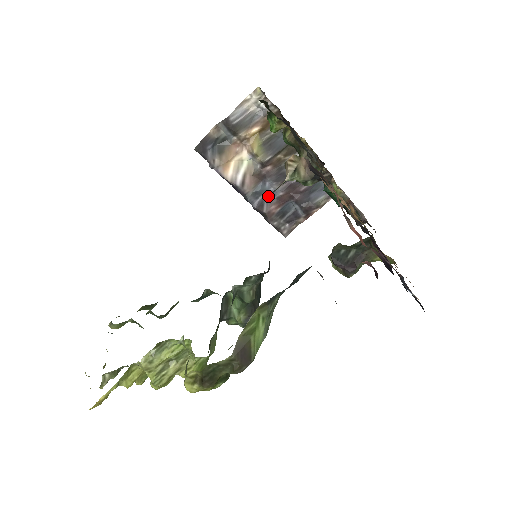
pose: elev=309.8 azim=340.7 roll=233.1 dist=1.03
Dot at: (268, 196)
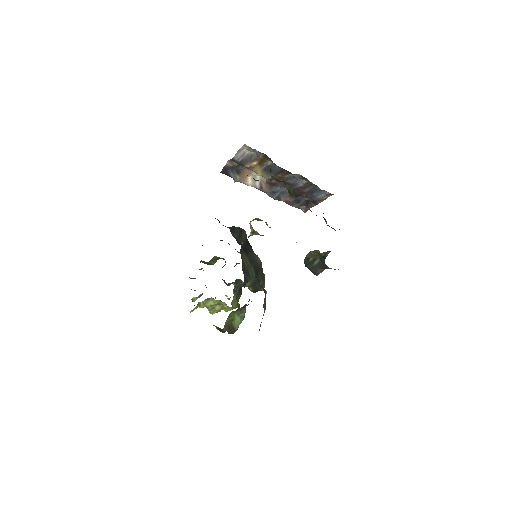
Dot at: (282, 193)
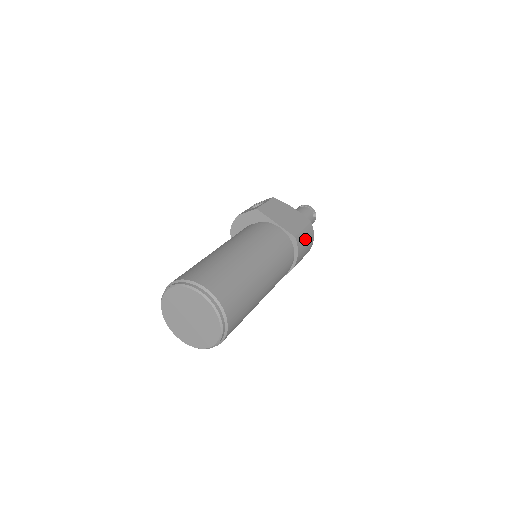
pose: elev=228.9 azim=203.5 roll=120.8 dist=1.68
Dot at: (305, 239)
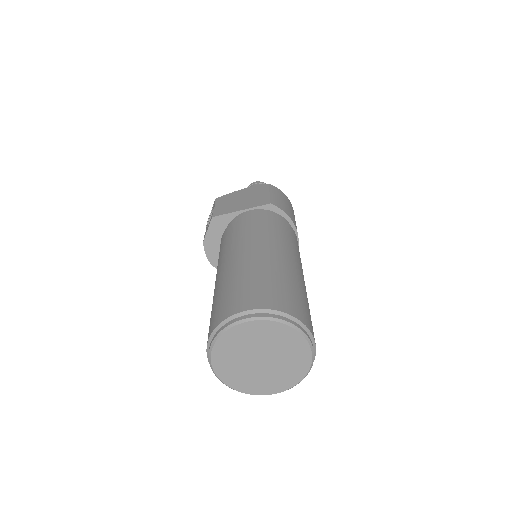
────────────────────────────────────────
> [GOAL]: Show each line in the entries above that contains the string "elev", reproducing every such line in full.

> [ANSWER]:
pose: elev=309.8 azim=340.7 roll=233.1 dist=1.03
pose: elev=228.9 azim=203.5 roll=120.8 dist=1.68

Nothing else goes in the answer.